-------- THE DATA --------

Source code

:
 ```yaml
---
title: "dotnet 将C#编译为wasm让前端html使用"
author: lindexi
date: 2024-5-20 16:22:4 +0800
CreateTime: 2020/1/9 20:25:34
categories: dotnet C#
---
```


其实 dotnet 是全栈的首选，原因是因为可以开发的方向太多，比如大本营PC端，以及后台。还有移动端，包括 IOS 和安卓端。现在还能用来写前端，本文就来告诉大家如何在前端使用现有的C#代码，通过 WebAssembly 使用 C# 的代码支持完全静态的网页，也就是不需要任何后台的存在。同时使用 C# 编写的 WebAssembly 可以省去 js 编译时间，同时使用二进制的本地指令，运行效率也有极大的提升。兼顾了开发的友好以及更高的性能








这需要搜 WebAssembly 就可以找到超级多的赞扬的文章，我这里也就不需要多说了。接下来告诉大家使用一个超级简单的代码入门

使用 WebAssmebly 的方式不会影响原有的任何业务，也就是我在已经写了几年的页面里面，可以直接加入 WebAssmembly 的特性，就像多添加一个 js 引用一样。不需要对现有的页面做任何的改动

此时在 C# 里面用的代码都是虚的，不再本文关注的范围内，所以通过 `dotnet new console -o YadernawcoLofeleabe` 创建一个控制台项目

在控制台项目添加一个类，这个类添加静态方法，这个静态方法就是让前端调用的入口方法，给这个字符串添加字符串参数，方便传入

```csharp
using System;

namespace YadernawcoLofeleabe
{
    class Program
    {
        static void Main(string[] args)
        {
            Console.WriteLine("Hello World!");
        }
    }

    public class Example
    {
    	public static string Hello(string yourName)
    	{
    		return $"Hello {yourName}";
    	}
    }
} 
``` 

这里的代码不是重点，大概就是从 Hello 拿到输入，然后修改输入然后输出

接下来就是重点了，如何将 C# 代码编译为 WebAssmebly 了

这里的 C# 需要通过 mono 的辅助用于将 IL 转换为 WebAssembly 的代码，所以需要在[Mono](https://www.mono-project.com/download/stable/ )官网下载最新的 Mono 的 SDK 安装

--------

TO DO » Reproduce exactly the lines that run from the start of the records to the line with "使用 WebAssmebly 的方式不会影响原有的任何业务，也就是我在已经写了几年的页面里面，可以直接加入", both included.

EXERCISE ANSWER »
Source code

:
 ```yaml
---
title: "dotnet 将C#编译为wasm让前端html使用"
author: lindexi
date: 2024-5-20 16:22:4 +0800
CreateTime: 2020/1/9 20:25:34
categories: dotnet C#
---
```


其实 dotnet 是全栈的首选，原因是因为可以开发的方向太多，比如大本营PC端，以及后台。还有移动端，包括 IOS 和安卓端。现在还能用来写前端，本文就来告诉大家如何在前端使用现有的C#代码，通过 WebAssembly 使用 C# 的代码支持完全静态的网页，也就是不需要任何后台的存在。同时使用 C# 编写的 WebAssembly 可以省去 js 编译时间，同时使用二进制的本地指令，运行效率也有极大的提升。兼顾了开发的友好以及更高的性能








这需要搜 WebAssembly 就可以找到超级多的赞扬的文章，我这里也就不需要多说了。接下来告诉大家使用一个超级简单的代码入门

使用 WebAssmebly 的方式不会影响原有的任何业务，也就是我在已经写了几年的页面里面，可以直接加入 WebAssmembly 的特性，就像多添加一个 js 引用一样。不需要对现有的页面做任何的改动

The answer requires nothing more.